Fair Market Value of 2001 or cost of acquisition, which ever is higher, would be used for capital gain: CBDT chairman

Shishir Sinha Updated - July 25, 2024 at 10:14 PM.
**EDS: TO GO WITH STORY** New Delhi: CBDT Chairman Ravi Agrawal. (PTI Photo/Neelabh Srivastava)(PTI07_24_2024_000133B) | Photo Credit: -

Chairman of Central Board of Direct Taxes, Ravi Agrawal, has said that getting a clearance certificate for Indians leaving the country for longer duration under IT Act, Gift Tax Act or Wealth Tax Act is not new. In an interview with businessline, he said just one Act, Black Money Act has been added to the list.

Q

Since the indexation begin in 2001, how would the capital gain be calculated under new mechanism for property bought before 2001 and now being sold?

Against the past regime when a fair market value of 2001 was determined and that indexation was applied for the purpose of the cost of acquisition, now fair market value of 2001 would be determined without indexation. If the 2001 fair market value is higher than the cost of acquisition, it will be used for tax calculation. However, if the cost of acquisition is higher than the 2001 valuation, the cost of acquisition will be used instead.

Whichever is higher between the two, would be considered. Then sale consideration would be reduced from the acquisition cost or 2001 fair market value, whichever is higher, and 12.5 per cent tax would be levied.

Q

How does one go for valuation?

There is no fresh requirement. Valuation can be done by approved valuer at the time of selling which was prevalent earlier too.

Q

Some clarity is needed on NPS contribution by an employee. Will he/she get the benefit up to 14 per cent of contribution?

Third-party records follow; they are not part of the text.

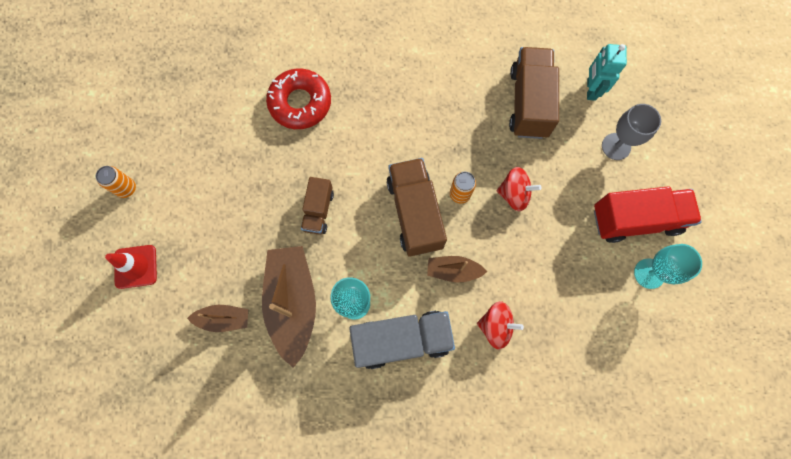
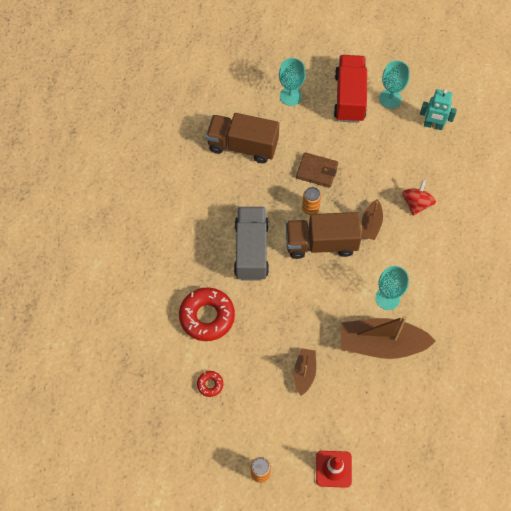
camera: 80 degrees left, 10 degrees down
(221, 120) = (210, 384): none -> red donut
(224, 319) = (388, 399): brown boat -> brown boat (304, 373)
(318, 211) = (307, 315): brown truck -> none
(402, 340) = (419, 269): grey truck -> grey truck (251, 250)
(514, 194) = (317, 171): red spinning top -> brown wallet
(591, 89) = (240, 102): turquoise robot -> turquoise robot (433, 125)
(616, 146) = (290, 96): grey goblet -> turquoise goblet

Employers get the benefit for the contribution up to 14 per cent, while the employee gets benefit under Section 80CCD for the contribution he makes. It was 10 per cent. That figure has been changed to 14 per cent provided he opts for the new Income Tax regime. Benefit will be available for actual contribution or up to 14 per cent.

Q

What about the provision for taking clearance under IT Act, Gift Tax Act, Wealth Tax Act and others?

If a person is moving abroad, he will need clearance to ensure that there is no tax liability. If one is going abroad for a short time for tourism purpose, then clearance is not required. In case there is a demand, there is a liability or there is expected liability, then you have to get this clearance. There is nothing which has been introduced in the Act except for the fact that one more obligation under Black Money Act has been added. This provision was there already. There is no fresh requirement as such. It has been in the statute for a long time.  Till now, the certificate was required to see if he has any liabilities under the Income Tax Act or Wealth Act, Gift Tax Act or Expenditure tax Act and now the Black Money Act has been added. Other than that, there is no fresh requirement

Q

What are the various new provisions under TDS?

One is the rationalisation of the TDS rates. Then comes rationalising in the context of salary class. Typically, the employer would deduct TDS on the salary at applicable rates but the taxpayer did not get benefit of the TDS from other sources. This provision has now been made so as to enable credit on other sources. The other component is rationalisation or de-criminalisation. We have now made sure there are no unnecessary or frivolous prosecutions. Earlier, a delay of even one day could lead to prosecution. We have ensured that such situations do not arise.